Flexural properties of ultra-high performance fiber reinforced concrete based on three-dimensional random distribution of steel fibers

Abstract

The distribution of fibers and the fiber bridging affect the flexural strength and energy dissipation of ultra-high-performance fiber reinforced concrete (UHFRC) members. In this study, an analytical model to predict the flexural behavior of UHPFRC was developed based on the three-dimensional random distribution of fibers. The probability distribution model of the fiber orientation was developed as a sine function, which agreed to the measured probability data from the randomly distributed fiber specimens.

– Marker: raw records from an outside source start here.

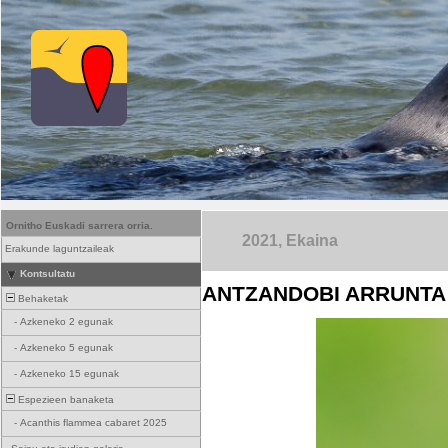
Ornitho Euskadi sarrera orria.
2021, Ekaina
Erakunde laguntzaileak
Kontsultatu
ANTZANDOBI ARRUNTA 
Behaketak
-
Azkeneko 2 egunak
-
Azkeneko 5 egunak
-
Azkeneko 15 egunak
Espezieen banaketa
-
Acanthis flammea cabaret 2025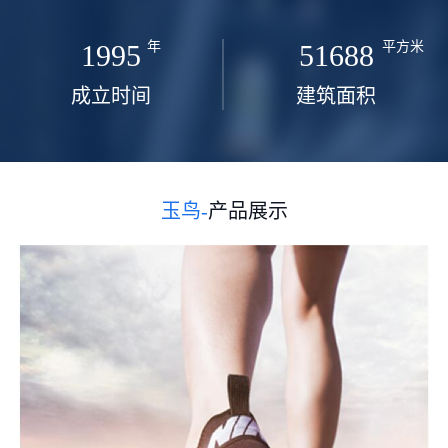
1995
年
51688
平方米
成立时间
建筑面积
玉鸟-
产品展示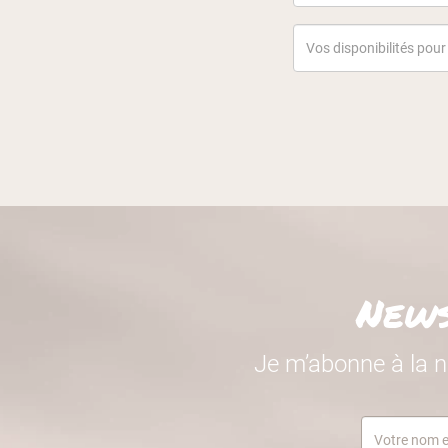
News
Je m’abonne à la n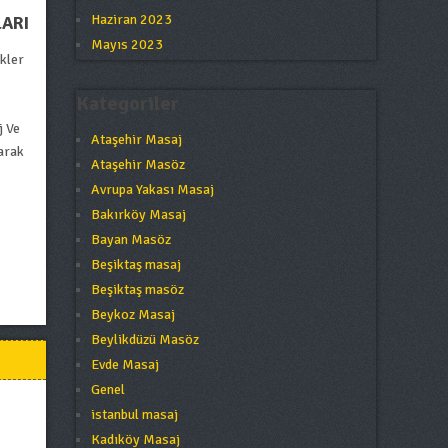
Haziran 2023
LARI
Mayıs 2023
ekler
Kategoriler
j Ve
Ataşehir Masaj
larak
Ataşehir Masöz
Avrupa Yakası Masaj
Bakırköy Masaj
Bayan Masöz
Beşiktaş masaj
Beşiktaş masöz
Beykoz Masaj
Beylikdüzü Masöz
Evde Masaj
Genel
istanbul masaj
Kadıköy Masaj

The number of fibers at the fracture surface was determined addressing the effect of fiber orientation. Based on the proposed model, the method to predict the load–deflection curve of UHPFRC beam was suggested addressing the fiber bridging stress at fracture surface and tension softening effect. For verification, the four points flexural tests were conducted for six UHPFRC beam specimens. The test results showed that the peak flexural strength and energy dissipation can be predicted by the proposed model. Further, the proposed model was applicable to predict the strength and deformation capacity of existing test specimens. Based on the proposed model, the aspect ratio of fibers to prevent the brittle failure due to fiber rupture was suggested addressing the fiber tensile strength and bond strength.